Reviewed by Lexie CornerFeb 25 2025
Ebru Demir, a researcher, has received an NSF CAREER Award to study the movement of groups of AI-driven microswimmers in biological fluids, with potential applications in fertility treatments, medication delivery, and other areas.
Smart artificial microswimmers are small robots that mimic the behavior of bacteria or human sperm. They could be used in fertility treatments, minimally invasive surgery, and targeted drug delivery.
A single microswimmer cannot perform these tasks alone. Multiple swimmers will be needed, but it remains unclear how these groups will navigate the complex chemical and mechanical environment of bodily fluids.
We know that whenever a swimmer has a neighbor, it swims differently. Birds fly in a V formation because it’s more efficient and it saves them energy.

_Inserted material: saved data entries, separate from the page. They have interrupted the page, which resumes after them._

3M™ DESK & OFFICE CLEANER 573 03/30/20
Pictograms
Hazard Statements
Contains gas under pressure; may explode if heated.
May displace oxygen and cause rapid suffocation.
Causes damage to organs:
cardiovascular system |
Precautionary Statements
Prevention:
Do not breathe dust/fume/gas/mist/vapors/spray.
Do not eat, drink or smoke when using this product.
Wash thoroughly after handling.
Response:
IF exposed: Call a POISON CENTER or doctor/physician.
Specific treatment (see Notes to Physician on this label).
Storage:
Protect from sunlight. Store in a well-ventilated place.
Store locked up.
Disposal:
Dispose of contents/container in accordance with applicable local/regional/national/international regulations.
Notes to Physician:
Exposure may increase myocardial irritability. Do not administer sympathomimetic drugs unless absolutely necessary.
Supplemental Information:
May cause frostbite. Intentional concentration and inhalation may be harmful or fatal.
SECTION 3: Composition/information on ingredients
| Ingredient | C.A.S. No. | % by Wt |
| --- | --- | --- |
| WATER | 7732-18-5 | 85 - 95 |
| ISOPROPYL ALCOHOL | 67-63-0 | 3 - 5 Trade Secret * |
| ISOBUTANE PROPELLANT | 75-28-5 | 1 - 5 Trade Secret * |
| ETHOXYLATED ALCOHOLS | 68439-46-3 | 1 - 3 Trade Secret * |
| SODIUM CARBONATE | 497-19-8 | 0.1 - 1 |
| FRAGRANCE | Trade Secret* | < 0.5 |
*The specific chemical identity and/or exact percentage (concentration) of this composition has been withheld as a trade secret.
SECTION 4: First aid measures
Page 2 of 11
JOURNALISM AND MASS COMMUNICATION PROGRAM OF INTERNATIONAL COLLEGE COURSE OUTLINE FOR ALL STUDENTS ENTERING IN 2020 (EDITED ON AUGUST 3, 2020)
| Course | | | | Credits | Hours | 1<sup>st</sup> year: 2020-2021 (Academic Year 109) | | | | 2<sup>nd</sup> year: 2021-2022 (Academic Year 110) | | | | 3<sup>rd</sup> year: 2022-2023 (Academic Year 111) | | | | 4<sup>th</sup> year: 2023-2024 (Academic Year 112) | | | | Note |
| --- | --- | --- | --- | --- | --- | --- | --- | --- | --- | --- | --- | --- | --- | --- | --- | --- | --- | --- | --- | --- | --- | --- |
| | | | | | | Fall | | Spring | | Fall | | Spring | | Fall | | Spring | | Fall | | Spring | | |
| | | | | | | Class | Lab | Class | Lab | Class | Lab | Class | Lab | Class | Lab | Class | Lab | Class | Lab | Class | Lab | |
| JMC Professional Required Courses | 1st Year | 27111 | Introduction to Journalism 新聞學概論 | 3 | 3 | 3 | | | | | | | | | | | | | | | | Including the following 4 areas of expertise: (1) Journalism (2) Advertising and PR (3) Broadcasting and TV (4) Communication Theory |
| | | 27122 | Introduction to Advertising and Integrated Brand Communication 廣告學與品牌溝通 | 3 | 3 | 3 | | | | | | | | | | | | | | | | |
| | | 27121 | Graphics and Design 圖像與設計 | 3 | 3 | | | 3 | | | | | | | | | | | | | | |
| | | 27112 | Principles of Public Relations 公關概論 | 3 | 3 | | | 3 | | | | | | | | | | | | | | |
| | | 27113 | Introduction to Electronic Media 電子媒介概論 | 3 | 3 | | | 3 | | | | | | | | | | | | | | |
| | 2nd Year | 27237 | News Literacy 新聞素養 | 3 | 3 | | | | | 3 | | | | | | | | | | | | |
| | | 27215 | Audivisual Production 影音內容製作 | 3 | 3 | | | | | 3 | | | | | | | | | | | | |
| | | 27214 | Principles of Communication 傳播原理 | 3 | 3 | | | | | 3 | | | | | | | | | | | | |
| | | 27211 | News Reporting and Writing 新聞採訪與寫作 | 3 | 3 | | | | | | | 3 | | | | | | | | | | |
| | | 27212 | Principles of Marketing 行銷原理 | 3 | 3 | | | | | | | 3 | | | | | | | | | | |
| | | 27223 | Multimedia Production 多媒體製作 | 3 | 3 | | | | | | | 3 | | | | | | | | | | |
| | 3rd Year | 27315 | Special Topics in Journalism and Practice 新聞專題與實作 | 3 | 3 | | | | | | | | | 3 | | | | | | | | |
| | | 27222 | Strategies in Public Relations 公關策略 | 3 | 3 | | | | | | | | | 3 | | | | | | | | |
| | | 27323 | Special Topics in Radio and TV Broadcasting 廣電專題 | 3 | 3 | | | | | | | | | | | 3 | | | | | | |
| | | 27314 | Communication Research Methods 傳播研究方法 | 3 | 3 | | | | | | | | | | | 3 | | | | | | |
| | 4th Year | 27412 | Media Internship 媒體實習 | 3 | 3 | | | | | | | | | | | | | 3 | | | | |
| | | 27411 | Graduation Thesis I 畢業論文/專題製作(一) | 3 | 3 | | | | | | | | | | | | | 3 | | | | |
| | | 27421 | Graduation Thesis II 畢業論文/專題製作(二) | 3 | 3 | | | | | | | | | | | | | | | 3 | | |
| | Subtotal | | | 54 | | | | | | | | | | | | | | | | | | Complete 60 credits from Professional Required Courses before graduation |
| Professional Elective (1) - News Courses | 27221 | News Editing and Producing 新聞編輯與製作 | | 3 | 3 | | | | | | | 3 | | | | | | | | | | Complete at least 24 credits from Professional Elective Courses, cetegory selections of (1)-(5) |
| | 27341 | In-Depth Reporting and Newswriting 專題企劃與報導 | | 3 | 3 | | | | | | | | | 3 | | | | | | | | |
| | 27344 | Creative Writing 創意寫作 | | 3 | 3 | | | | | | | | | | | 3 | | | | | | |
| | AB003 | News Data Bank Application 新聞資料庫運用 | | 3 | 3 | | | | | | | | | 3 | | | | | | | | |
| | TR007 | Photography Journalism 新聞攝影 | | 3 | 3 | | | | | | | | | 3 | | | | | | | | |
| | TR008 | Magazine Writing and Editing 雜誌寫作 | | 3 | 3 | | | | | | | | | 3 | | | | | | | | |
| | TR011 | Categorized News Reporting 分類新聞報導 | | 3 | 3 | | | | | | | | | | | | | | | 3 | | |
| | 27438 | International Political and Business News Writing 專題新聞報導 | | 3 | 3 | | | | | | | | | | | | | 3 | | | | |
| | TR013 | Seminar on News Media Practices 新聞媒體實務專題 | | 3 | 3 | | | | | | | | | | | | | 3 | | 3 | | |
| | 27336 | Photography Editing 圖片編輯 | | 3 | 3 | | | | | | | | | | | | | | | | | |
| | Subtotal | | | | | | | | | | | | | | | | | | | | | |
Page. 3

But for a group of microswimmers, we don’t know what the best formation looks like.
Ebru Demir, Assistant Professor, Mechanical Engineering and Mechanics, P.C. Rossin College of Engineering and Applied Science, Lehigh University
Demir's research on developing Smart Artificial Microswimmers (SAMs) by combining artificial microswimmers with machine learning was recently funded by the National Science Foundation's Faculty Early Career Development (CAREER) Program. Her project aims to uncover the fundamental physics governing the movement of robotic swimmers in complex fluid environments by integrating AI into centimeter-scale swimmers and comparing their behavior with simulation predictions.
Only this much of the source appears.